EXCERPTED TEXT —

—————

In California, students at UCLA staged a campus march and sit-in to protest plans to suspend free tutoring services at the university’s Covel Commons. The group, who had timed their action to get noisy only during scheduled breaks between final exams, met with a vice chancellor and took steps to keep the pressure on in the weeks to come.

More on what’s happening in Wisconsin later today…

Nine activists, seven of them students, were arrested at Ohio State University yesterday afternoon at the offices of university president Gordon Gee. The nine were part of a group of more than a hundred who had gathered to protest OSU’s relationship with campus contractor Sodexo.

The activists were affiliated with the OSU chapter of United Students Against Sweatshops, a national organization whose members have mounted nearly a dozen major campus protests across the country in recent weeks. USAS was spurred to action by reports of Sodexo worker rights abuses in at least five countries, as well as reports of mistreatment by Sodexo workers at OSU’s own sports stadium.

Western Washington University last week broke ties with Sodexo in the face of a USAS-led campaign, while administrators at Emory and the University of Washington have arrested students peacefully protesting against the company.

Jesse Cheng announced on Monday that he would be stepping down as Student Regent of the University of California system. The announcement came just days before the final Regents meeting of his term.

The student conduct office at UC Irvine, Cheng’s home campus, ruled in March that Cheng had sexually assaulted a former girlfriend the previous fall. He appealed the finding, stepping down only after his appeal was rejected. (Cheng had admitted to sexual assault in an email to the woman, but later claimed that the confession was false, and written under pressure from his accuser. He was arrested in connection with the incident a few weeks after it allegedly occurred, but released without charges.)

In an era in which the University of California has pursued student activists with the aggressive use of both criminal and campus judicial sanctions, the mild treatment of Cheng — who, though he now denies any wrongdoing, both admitted to and was found guilty of sexual assault — stands out. In particular, it contrasts dramatically with how the university and local prosecutors have treated the “Irvine 11,” a group of students who are currently facing trial for allegedly disrupting a campus speech by the Israeli ambassador to the US.

I’ll admit that I’m ambivalent about the charges against Jesse Cheng. I know Jesse, and I’d like to believe that he’s not capable of what he’s been accused of. But whatever my personal thoughts on his case, the fact is that he was found by a student conduct board to have committed a sexual assault, and given his confession, it’s difficult to argue that the board’s conclusion was egregiously in error.

That Cheng received probation, and was allowed to keep his seat on the UC Regents until he himself chose to give it up, while the Irvine 11 saw the student organization to which they belong suspended and now each face the possibility of six months in jail? That’s not right. That’s not proportionate. That’s not legitimate.

And that disproportion, that illegitimacy, casts the whole University of California judicial system, as well as the UC’s relationship with law enforcement, into question.

—————

GIVEN INFORMATION —

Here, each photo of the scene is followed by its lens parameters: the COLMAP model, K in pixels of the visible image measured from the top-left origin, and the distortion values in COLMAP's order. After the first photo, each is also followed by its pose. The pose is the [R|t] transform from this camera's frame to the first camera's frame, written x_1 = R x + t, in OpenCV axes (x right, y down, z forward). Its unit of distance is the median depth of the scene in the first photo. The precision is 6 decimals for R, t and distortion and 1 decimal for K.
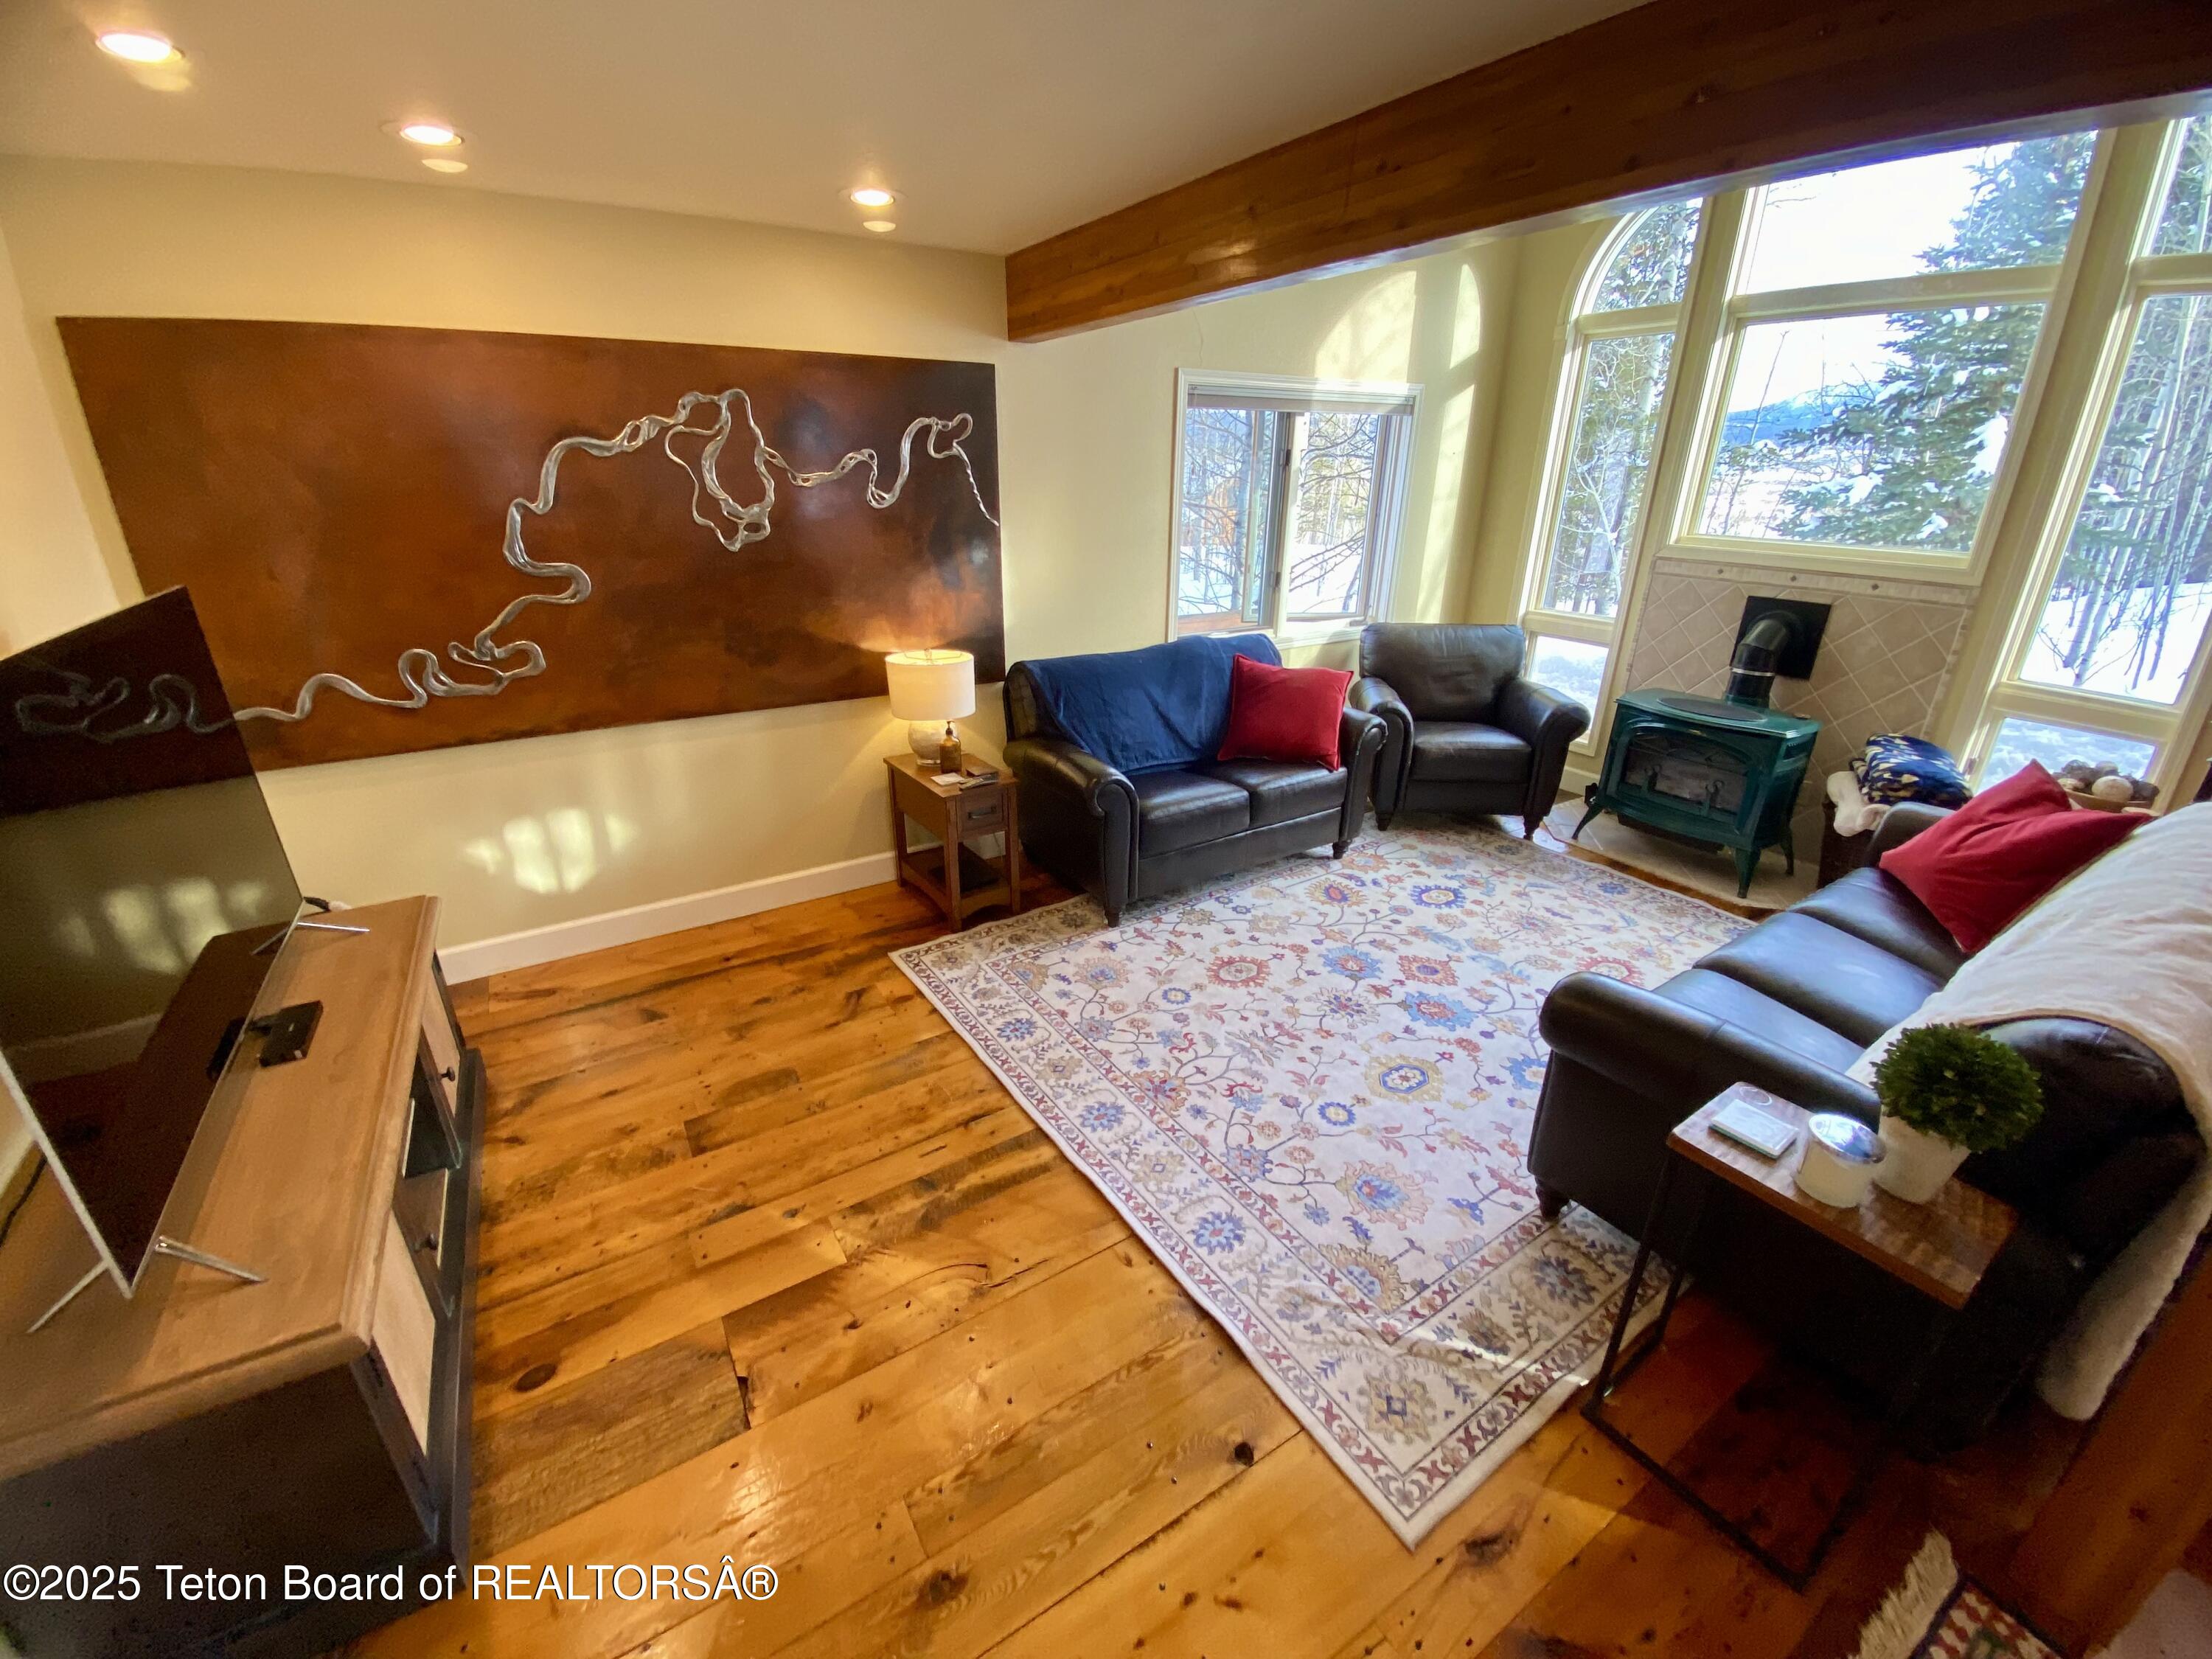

—————

WHAT YOU NEED TO DO —
[a] Answer these questions about the campus news text, one per line:
(i) How many people were arrested at Ohio State University, and how many of them were students?
(ii) Which university broke ties with Sodexo last week?
(iii) What sanction did Jesse Cheng receive?
[b] Write a continuation of the campus news text, starting right after its final sentence.

SOLVED TASKS —
[a]
(i) Nine people were arrested, and seven of them were students.
(ii) Western Washington University.
(iii) Probation.

[b]
Update | Read this post from Reclaim UC for more on the university’s recent history of bungling sexual assault charges. Seriously. Go read it.

After more than a week of delays and disputes the votes from the just-ended UAW 2865 election have been completed, and AWDU, the insurgent slate allied with the recent University of California student uprising, have won a significant victory.

UAW 2865 represents the UC system’s student academic employees, this was both a student election and a union election. Both sides won some positions, and both sides are claiming a measure of vindication in the results, but incumbents USEJ were shut out in the most prominent officer races and took barely 40% of the seats on the local’s statewide council.

I’m still getting up to speed on this election’s long-term implications, but quite a few people in California who I’ve grown to like and trust over the last few years are very pleased by this news.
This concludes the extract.